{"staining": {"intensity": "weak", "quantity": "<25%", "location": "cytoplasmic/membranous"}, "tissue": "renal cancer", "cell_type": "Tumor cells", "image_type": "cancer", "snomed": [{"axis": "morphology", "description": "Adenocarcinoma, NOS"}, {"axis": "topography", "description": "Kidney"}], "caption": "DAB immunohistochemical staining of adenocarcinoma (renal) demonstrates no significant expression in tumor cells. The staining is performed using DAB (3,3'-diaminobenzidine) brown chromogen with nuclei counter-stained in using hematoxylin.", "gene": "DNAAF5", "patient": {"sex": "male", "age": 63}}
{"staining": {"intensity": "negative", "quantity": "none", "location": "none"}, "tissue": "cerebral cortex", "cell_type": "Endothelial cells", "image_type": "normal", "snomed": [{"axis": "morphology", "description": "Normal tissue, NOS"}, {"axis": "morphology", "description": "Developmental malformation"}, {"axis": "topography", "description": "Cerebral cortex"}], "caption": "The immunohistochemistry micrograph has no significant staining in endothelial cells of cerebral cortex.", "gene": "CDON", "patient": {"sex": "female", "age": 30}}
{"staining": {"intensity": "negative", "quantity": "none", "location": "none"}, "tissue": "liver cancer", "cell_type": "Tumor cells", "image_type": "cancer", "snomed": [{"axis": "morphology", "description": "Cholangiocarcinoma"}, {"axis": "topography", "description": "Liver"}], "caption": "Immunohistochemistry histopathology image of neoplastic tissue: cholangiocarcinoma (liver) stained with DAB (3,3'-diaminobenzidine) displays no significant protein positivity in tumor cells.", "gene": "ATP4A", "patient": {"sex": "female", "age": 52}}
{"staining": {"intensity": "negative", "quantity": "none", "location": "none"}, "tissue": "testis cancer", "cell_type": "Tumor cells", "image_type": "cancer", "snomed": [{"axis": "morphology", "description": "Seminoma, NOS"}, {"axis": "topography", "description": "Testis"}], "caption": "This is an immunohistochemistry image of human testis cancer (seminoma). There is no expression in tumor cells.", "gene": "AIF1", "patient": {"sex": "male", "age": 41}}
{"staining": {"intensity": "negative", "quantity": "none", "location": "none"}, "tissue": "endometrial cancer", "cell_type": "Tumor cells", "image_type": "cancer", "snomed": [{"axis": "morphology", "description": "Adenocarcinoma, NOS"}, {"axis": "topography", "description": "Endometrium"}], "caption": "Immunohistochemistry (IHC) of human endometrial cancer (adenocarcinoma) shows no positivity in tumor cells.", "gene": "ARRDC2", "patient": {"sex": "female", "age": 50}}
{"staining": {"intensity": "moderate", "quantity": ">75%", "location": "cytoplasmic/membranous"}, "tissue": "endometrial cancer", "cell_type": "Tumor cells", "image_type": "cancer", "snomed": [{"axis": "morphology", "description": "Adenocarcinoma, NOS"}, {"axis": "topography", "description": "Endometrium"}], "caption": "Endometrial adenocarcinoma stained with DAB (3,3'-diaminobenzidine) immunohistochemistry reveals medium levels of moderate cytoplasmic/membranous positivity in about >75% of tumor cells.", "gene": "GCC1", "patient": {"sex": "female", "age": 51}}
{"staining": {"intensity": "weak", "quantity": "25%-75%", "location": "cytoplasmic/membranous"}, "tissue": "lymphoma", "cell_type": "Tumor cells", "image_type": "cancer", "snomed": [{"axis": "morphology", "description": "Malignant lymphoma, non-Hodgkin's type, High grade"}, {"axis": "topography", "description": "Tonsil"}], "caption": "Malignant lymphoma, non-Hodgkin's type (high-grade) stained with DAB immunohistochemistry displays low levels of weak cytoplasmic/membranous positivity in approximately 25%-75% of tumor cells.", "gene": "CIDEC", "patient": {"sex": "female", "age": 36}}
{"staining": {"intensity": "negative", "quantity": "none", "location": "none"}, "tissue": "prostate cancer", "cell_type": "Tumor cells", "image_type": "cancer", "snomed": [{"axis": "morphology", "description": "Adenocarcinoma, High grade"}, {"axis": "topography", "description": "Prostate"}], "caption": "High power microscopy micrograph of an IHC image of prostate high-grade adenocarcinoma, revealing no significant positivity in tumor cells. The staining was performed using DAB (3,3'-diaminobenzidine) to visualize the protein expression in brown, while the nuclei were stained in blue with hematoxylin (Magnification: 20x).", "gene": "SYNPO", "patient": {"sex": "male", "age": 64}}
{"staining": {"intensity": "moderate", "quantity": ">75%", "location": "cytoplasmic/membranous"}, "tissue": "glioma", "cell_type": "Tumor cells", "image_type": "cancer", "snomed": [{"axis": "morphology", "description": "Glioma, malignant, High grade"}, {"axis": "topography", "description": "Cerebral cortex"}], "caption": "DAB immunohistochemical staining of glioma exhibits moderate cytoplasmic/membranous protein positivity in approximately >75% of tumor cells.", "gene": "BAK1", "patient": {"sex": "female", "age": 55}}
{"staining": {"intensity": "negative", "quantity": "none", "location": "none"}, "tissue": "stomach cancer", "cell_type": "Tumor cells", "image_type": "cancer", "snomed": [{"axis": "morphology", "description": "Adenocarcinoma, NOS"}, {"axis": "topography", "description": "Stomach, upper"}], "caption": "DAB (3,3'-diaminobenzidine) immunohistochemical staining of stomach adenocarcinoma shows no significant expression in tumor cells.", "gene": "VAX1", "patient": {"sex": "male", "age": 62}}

* * * * *

__EXERCISE__. Give back only the lines from the one containing "staining of glioma" through the final line of the entries above, exactly as written, both included.

__FINISHED EXERCISE__.
{"staining": {"intensity": "moderate", "quantity": ">75%", "location": "cytoplasmic/membranous"}, "tissue": "glioma", "cell_type": "Tumor cells", "image_type": "cancer", "snomed": [{"axis": "morphology", "description": "Glioma, malignant, High grade"}, {"axis": "topography", "description": "Cerebral cortex"}], "caption": "DAB immunohistochemical staining of glioma exhibits moderate cytoplasmic/membranous protein positivity in approximately >75% of tumor cells.", "gene": "BAK1", "patient": {"sex": "female", "age": 55}}
{"staining": {"intensity": "negative", "quantity": "none", "location": "none"}, "tissue": "stomach cancer", "cell_type": "Tumor cells", "image_type": "cancer", "snomed": [{"axis": "morphology", "description": "Adenocarcinoma, NOS"}, {"axis": "topography", "description": "Stomach, upper"}], "caption": "DAB (3,3'-diaminobenzidine) immunohistochemical staining of stomach adenocarcinoma shows no significant expression in tumor cells.", "gene": "VAX1", "patient": {"sex": "male", "age": 62}}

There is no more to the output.